Before-and-after object states:
::::::::

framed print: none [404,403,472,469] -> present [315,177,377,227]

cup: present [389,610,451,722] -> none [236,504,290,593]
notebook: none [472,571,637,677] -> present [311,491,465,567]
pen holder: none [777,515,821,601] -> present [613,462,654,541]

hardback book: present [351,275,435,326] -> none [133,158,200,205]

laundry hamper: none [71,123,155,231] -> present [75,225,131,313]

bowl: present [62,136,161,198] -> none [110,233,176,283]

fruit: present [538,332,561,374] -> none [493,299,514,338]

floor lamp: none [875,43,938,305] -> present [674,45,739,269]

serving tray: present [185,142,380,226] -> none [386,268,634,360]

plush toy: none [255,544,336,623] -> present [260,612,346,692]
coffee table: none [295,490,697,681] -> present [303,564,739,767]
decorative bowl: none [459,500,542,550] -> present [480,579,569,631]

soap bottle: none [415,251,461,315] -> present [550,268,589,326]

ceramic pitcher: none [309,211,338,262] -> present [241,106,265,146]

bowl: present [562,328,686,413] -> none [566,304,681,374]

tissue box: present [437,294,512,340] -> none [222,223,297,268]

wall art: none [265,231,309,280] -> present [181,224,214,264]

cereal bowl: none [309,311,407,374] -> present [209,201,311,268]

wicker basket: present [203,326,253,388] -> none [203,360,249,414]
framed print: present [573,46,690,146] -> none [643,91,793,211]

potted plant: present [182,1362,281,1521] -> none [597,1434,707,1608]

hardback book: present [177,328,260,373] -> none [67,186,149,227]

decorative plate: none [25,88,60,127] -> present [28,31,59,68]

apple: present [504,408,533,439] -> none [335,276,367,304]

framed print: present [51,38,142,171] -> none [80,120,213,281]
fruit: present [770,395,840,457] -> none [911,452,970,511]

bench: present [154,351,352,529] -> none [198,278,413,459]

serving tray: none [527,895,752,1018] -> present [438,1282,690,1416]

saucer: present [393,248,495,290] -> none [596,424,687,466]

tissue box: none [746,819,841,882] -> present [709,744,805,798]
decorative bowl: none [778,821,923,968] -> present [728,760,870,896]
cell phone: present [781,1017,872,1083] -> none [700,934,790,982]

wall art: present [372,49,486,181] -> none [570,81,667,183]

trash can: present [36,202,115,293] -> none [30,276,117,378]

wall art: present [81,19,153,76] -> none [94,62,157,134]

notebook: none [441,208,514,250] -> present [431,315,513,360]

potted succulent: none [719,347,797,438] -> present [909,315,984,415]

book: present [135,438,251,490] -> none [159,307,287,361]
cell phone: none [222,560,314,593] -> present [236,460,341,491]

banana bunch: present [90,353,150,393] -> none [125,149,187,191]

::::::::

> [Exercise brief]
Only the lines from the one holding "decorative bowl: none [778,821,923,968]" through the end of the records should appear in the answer, each repeated exactly.

> [Finished task]
decorative bowl: none [778,821,923,968] -> present [728,760,870,896]
cell phone: present [781,1017,872,1083] -> none [700,934,790,982]

wall art: present [372,49,486,181] -> none [570,81,667,183]

trash can: present [36,202,115,293] -> none [30,276,117,378]

wall art: present [81,19,153,76] -> none [94,62,157,134]

notebook: none [441,208,514,250] -> present [431,315,513,360]

potted succulent: none [719,347,797,438] -> present [909,315,984,415]

book: present [135,438,251,490] -> none [159,307,287,361]
cell phone: none [222,560,314,593] -> present [236,460,341,491]

banana bunch: present [90,353,150,393] -> none [125,149,187,191]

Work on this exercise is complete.